Key to service is flexibility
The pair of companies hope the service becomes a more cost effective, viable alternative to wind tunnels whilst also speeding up the testing process and enabling designs to be updated more quickly to provide wind mitigation options.
Sam Wallis, managing partner of GIA, explained how for GIA this joint venture is a perfect fit: “We can bring our existing products and infrastructure together to form something that suits both our businesses really well. We’re excited about it because we feel like we can provide a really high standard service to clients without a high cost base that will lead to large fees.”
“CFD is being used alongside wind tunnels, however what we want to do is take CFD all the way through the process and we want to do it with local expertise and at a local base cost.”
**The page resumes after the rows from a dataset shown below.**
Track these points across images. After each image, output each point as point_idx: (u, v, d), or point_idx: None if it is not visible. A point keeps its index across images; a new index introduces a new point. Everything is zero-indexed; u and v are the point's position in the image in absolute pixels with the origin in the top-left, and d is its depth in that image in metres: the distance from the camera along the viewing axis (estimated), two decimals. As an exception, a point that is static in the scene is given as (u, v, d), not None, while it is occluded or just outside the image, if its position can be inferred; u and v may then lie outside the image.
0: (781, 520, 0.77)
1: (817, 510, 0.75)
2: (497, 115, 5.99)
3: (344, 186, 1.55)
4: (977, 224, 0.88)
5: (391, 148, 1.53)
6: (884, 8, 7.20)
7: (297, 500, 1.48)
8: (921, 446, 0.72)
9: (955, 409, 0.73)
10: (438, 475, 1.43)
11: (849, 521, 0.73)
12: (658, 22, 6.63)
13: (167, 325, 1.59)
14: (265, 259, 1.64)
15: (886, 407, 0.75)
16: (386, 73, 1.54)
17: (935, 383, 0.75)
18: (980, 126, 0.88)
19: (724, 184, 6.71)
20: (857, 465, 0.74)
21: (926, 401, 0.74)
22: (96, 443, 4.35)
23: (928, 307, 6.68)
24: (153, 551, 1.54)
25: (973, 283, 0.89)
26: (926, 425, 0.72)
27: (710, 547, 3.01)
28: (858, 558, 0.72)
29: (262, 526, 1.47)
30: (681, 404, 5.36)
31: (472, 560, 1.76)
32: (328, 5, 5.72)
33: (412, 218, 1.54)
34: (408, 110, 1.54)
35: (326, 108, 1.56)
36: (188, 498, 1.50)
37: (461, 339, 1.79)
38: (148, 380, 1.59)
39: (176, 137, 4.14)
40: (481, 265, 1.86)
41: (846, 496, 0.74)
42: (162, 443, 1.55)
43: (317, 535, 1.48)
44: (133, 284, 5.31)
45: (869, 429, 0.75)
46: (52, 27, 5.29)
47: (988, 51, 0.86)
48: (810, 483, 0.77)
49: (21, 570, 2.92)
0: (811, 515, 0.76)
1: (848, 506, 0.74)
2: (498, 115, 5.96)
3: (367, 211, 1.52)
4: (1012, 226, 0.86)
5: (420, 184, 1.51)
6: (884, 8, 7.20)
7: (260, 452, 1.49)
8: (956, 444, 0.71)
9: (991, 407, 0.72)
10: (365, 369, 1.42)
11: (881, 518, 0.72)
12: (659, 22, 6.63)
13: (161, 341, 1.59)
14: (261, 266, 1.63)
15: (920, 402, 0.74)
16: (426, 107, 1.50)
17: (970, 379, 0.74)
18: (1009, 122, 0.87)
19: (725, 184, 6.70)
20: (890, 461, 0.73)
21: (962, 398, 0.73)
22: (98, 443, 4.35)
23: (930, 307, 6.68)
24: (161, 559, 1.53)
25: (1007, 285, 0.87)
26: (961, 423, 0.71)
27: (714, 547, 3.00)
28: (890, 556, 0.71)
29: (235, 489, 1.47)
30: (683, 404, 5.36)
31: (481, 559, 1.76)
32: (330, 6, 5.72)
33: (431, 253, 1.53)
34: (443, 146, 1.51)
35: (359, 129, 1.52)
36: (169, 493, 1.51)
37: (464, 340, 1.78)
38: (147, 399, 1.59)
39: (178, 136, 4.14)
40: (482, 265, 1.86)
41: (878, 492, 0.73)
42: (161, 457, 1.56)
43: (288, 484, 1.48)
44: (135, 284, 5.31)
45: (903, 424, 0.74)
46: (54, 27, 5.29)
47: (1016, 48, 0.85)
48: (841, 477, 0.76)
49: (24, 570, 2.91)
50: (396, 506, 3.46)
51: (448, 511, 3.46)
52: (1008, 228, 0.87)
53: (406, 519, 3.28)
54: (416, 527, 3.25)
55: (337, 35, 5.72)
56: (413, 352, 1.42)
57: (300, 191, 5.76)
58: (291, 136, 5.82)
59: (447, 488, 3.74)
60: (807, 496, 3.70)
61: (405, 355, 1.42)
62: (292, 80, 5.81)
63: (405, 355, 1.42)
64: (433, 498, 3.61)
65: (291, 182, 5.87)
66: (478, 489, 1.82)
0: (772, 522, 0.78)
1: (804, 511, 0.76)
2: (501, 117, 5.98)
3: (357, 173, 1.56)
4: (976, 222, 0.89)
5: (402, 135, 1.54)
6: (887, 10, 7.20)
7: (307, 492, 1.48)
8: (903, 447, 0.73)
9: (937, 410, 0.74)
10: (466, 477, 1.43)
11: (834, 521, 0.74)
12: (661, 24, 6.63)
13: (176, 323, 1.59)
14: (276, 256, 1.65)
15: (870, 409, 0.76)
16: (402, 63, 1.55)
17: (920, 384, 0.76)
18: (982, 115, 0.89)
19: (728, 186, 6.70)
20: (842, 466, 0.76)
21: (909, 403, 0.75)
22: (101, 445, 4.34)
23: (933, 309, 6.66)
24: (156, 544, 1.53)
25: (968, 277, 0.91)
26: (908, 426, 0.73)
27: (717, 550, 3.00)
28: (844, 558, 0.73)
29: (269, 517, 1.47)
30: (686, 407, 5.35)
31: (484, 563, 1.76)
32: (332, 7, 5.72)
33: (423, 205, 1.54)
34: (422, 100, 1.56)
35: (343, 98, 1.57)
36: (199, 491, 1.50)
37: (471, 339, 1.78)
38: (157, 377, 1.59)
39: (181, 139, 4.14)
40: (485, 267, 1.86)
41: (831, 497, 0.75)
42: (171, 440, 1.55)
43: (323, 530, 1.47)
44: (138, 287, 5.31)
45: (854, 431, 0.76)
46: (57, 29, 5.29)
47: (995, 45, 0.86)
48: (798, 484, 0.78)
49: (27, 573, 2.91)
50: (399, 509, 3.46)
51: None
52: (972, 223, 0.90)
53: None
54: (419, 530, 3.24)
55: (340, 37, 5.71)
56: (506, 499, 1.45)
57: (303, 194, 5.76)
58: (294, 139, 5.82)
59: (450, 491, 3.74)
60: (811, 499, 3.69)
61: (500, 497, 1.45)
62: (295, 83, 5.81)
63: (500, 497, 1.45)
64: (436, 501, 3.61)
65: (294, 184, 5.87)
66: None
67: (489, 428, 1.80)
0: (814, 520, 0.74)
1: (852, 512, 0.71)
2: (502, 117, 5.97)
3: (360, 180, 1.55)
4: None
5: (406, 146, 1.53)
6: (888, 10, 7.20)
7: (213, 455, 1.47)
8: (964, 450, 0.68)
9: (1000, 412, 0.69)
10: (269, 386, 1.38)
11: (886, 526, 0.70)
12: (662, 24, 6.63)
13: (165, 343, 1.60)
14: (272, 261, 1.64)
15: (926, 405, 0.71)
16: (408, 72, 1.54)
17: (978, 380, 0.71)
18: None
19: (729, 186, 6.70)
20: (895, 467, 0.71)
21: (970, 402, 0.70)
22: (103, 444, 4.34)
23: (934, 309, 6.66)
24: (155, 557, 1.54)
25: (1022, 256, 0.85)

Currently, if the development is already within an existing VU.CITY baseline model, clients can get reports instantaneously. If it’s not, it takes a couple of days to input and to run the model, 5-6 days to get the data and 1-2 weeks for reporting time.
“The key to this service is the flexibility because wind tunnels are very expensive and with them are fixed dates that can’t be moved,” added Sam.
Adrian Rigby, partnerships director at Wardell Armstrong, added: “This can be treated as a design tool in its own right, with this software any design amendment can be incorporated into the 3D model very quickly.
“There’s a limitation on the amount of data you actually get from a wind tunnel assessment because the data points amount to half a dozen to a dozen realistically. In a 3D computer model the number of monitoring points are effectively infinite.”
https://www.youtube.com/watch?v=xHp2-gt6HGc
The service is available now and the cost varies depending on the size of the development.